Author Francine prose has written seven nonfiction books, three short story collections, and 17 novels. But she says her most recent book, Lovers at the Chameleon Club Paris 1932, was one of the most difficult stories she's ever written.
“The book really began when I saw a photograph by the great Hungarian French photographer Brassai," Prose said. "It was a picture of two women in a bar. I had seen this photo before-- it’s an iconic photo, but I had never known anything about it.”
The portrait is called Lesbian Couple at Le Monocle, 1932. Alongside it was a description: Violette Morris, the larger, more masculine woman in the photo, worked for the Nazis during the German occupation in Paris.
Prose was fascinated. So she looked into it.

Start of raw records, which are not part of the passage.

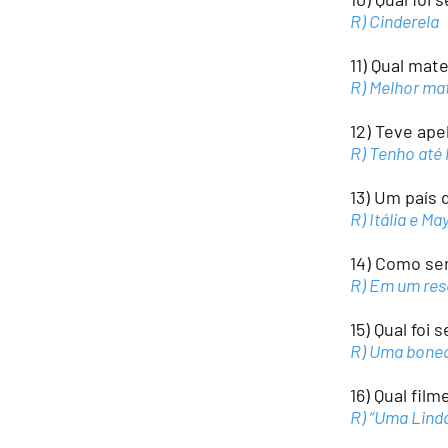
R) Cinderela
11) Qual mater
R) Melhor mat
12) Teve apeli
R) Tenho até h
13) Um país 
R) Itália e M
14) Como seria
R) Em um reso
15) Qual foi s
R) Uma bonec
16) Qual filme 
R) “Uma Lind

“And sure enough, it turned out that she had been a professional athlete and a race car driver, and right there I thought, 'Oh my God, a race car driver.'”
A race car driver. In the 30’s. In Paris. It was too good to be true.
In 1935, the French government took away Morris’ license because she wore too many articles of men's clothing.
Her athleticism got the attention of Adolf Hitler, and she attended the Berlin Olympics in 1936 as his special guest.
By the time she got back to Paris, she was a spy for the Germans.
“She was the one who told the Germans where they could invade France. And then she went to work for the Gestapo and then she was assassinated by the French Resistance in 1944."
At first, Prose said, she wanted the book to be nonfiction, an account of Morris and her varied--and controversial--career paths.
"Because if I did it as fiction, no one would believe it was even plausible." But the most she thought about it, Prose said, the more she knew she had to create a fictional account of a character based on Morris.
"I thought, 'Boy, it’d be so much more fun for everybody, especially me, if I did it as a novel.'"

The story is told not from the crossdressing driver-turned-spy’s perspective, but from the points of view of half a dozen other characters. Prose said it was difficult even for her to keep track of all the different voices.
“There’s the voice of the photographer writing home to his parents; there’s the voice of this life-loving American novelist kind of like Henry Miller; there’s the voice of a baroness who’s an art collector and a patron of the photographer; there’s the voice of his girlfriend who becomes a resistance heroine; there’s the voice of a woman who’s writing a biography of the athlete slash spy."
Lovers at the Chameleon Club, Paris 1932 revels in glittering Paris in the 20’s, explores the tenuous, fearful 30’s and exposes the occupied 40’s. It’s narrative is as fractured as pre-war Europe, mingling moral ambiguity with grace, exploring the fallibility of memory and the nature of history itself.
Francine Prose will read from, and sign copies of, Lovers at the Chameleon Club, Paris 1932 tonight at 7 at Malaprop's bookstore in downtown Ashevillle.